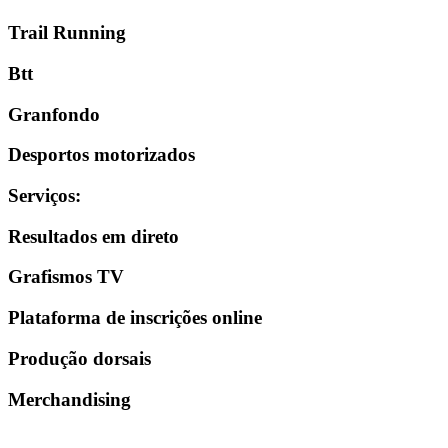
Trail Running
Btt
Granfondo
Desportos motorizados
Serviços
:
Resultados em direto
Grafismos TV
Plataforma de inscrições online
Produção dorsais
Merchandising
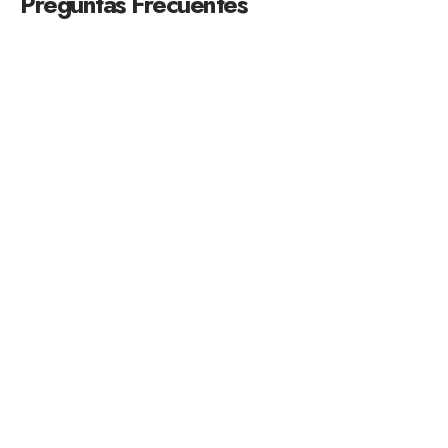
Preguntas Frecuentes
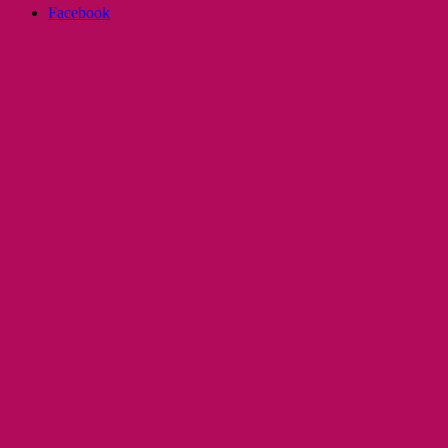
Facebook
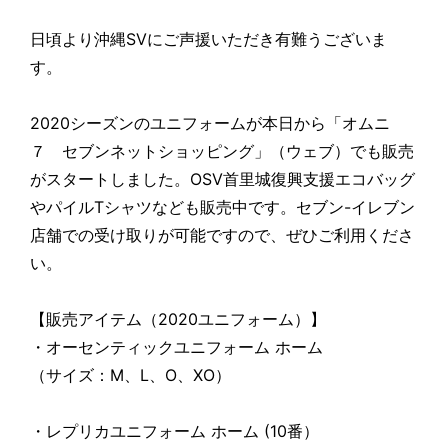
日頃より沖縄SVにご声援いただき有難うございま
す。
2020シーズンのユニフォームが本日から「オムニ
７ セブンネットショッピング」（ウェブ）でも販売
がスタートしました。OSV首里城復興支援エコバッグ
やパイルTシャツなども販売中です。セブン-イレブン
店舗での受け取りが可能ですので、ぜひご利用くださ
い。
【販売アイテム（2020ユニフォーム）】
・オーセンティックユニフォーム ホーム
（サイズ：M、L、O、XO）
・レプリカユニフォーム ホーム (10番）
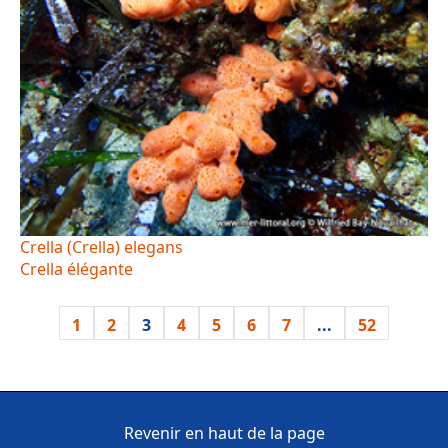
Crella (Crella) elegans
Crella élégante
1
2
3
4
5
6
7
...
52
Revenir en haut de la page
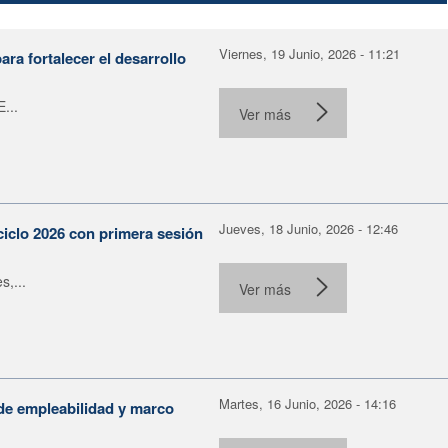
Viernes, 19 Junio, 2026 - 11:21
ra fortalecer el desarrollo
...
Ver más
Jueves, 18 Junio, 2026 - 12:46
ciclo 2026 con primera sesión
s,...
Ver más
Martes, 16 Junio, 2026 - 14:16
de empleabilidad y marco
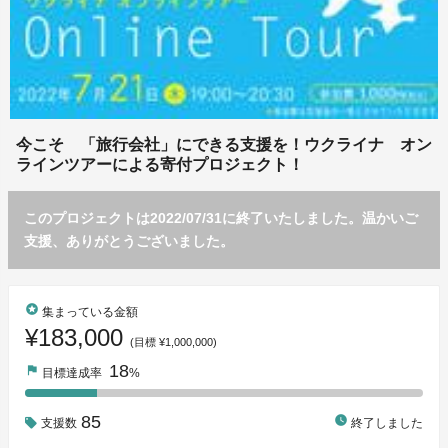
今こそ 「旅行会社」にできる支援を！ウクライナ オン
ラインツアーによる寄付プロジェクト！
このプロジェクトは2022/07/31に終了いたしました。温かいご
支援、ありがとうございました。
stars
集まっている金額
¥183,000
(目標 ¥1,000,000)
18
flag
目標達成率
%
85
watch_later
支援数
終了しました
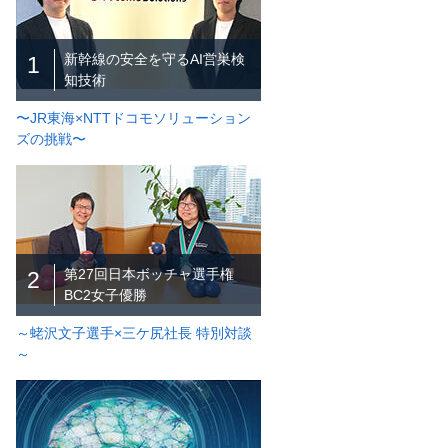
新幹線の安全を守るAI営巣検
1
知技術
〜JR東海×NTTドコモソリューション
ズの挑戦〜
第27回日本ボッチャ選手権
2
BC2女子優勝
～蛯沢文子選手×三ケ尻社長 特別対談
～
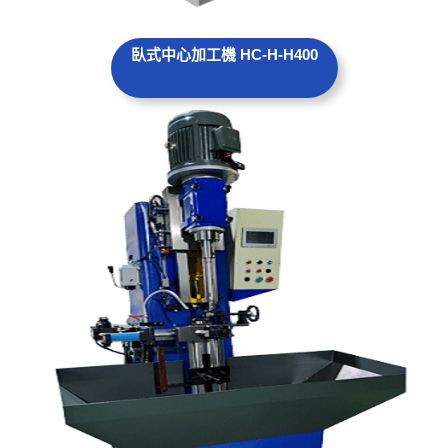
臥式中心加工機 HC-H-H400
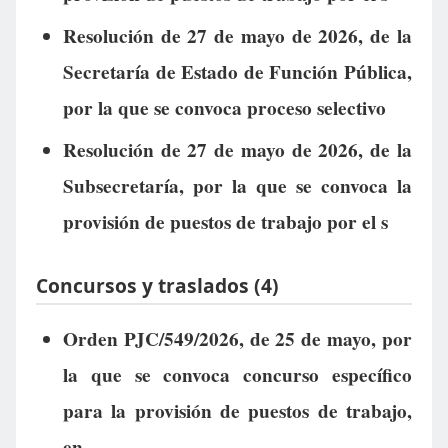
Resolución de 27 de mayo de 2026, de la
Secretaría de Estado de Función Pública,
por la que se convoca proceso selectivo
Resolución de 27 de mayo de 2026, de la
Subsecretaría, por la que se convoca la
provisión de puestos de trabajo por el s
Concursos y traslados (4)
Orden PJC/549/2026, de 25 de mayo, por
la que se convoca concurso específico
para la provisión de puestos de trabajo,
en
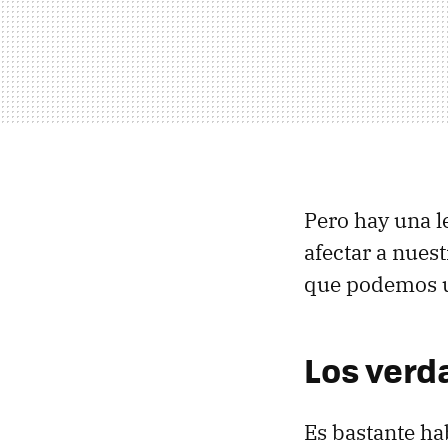
Pero hay una l
afectar a nuest
que podemos u
Los verd
Es bastante ha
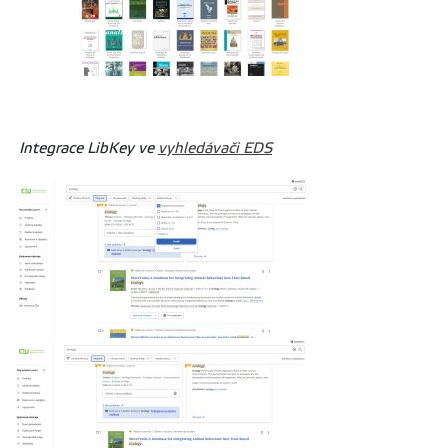
Integrace LibKey ve
vyhledávači EDS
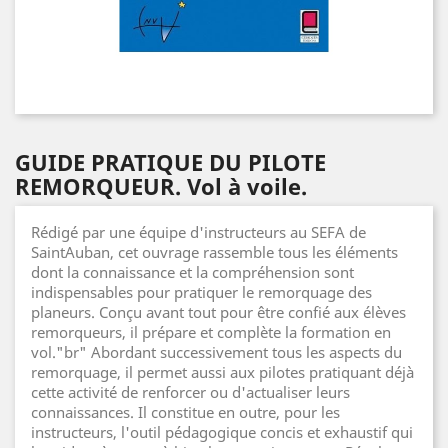
GUIDE PRATIQUE DU PILOTE
REMORQUEUR. Vol à voile.
Rédigé par une équipe d'instructeurs au SEFA de
SaintAuban, cet ouvrage rassemble tous les éléments
dont la connaissance et la compréhension sont
indispensables pour pratiquer le remorquage des
planeurs. Conçu avant tout pour être confié aux élèves
remorqueurs, il prépare et complète la formation en
vol."br" Abordant successivement tous les aspects du
remorquage, il permet aussi aux pilotes pratiquant déjà
cette activité de renforcer ou d'actualiser leurs
connaissances. Il constitue en outre, pour les
instructeurs, l'outil pédagogique concis et exhaustif qui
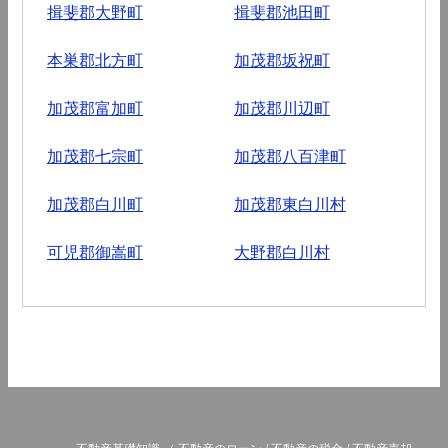
揖斐郡大野町
揖斐郡池田町
本巣郡北方町
加茂郡坂祝町
加茂郡富加町
加茂郡川辺町
加茂郡七宗町
加茂郡八百津町
加茂郡白川町
加茂郡東白川村
可児郡御嵩町
大野郡白川村
不動産基礎知識
（
不動産のローン
/
不動産の税金
/
不動産売却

## EXERCISE PROMPT
What lines in the data hold the word "puestos"? Return them.

## TASK RESPONSE
provisión de puestos de trabajo por el s
para la provisión de puestos de trabajo,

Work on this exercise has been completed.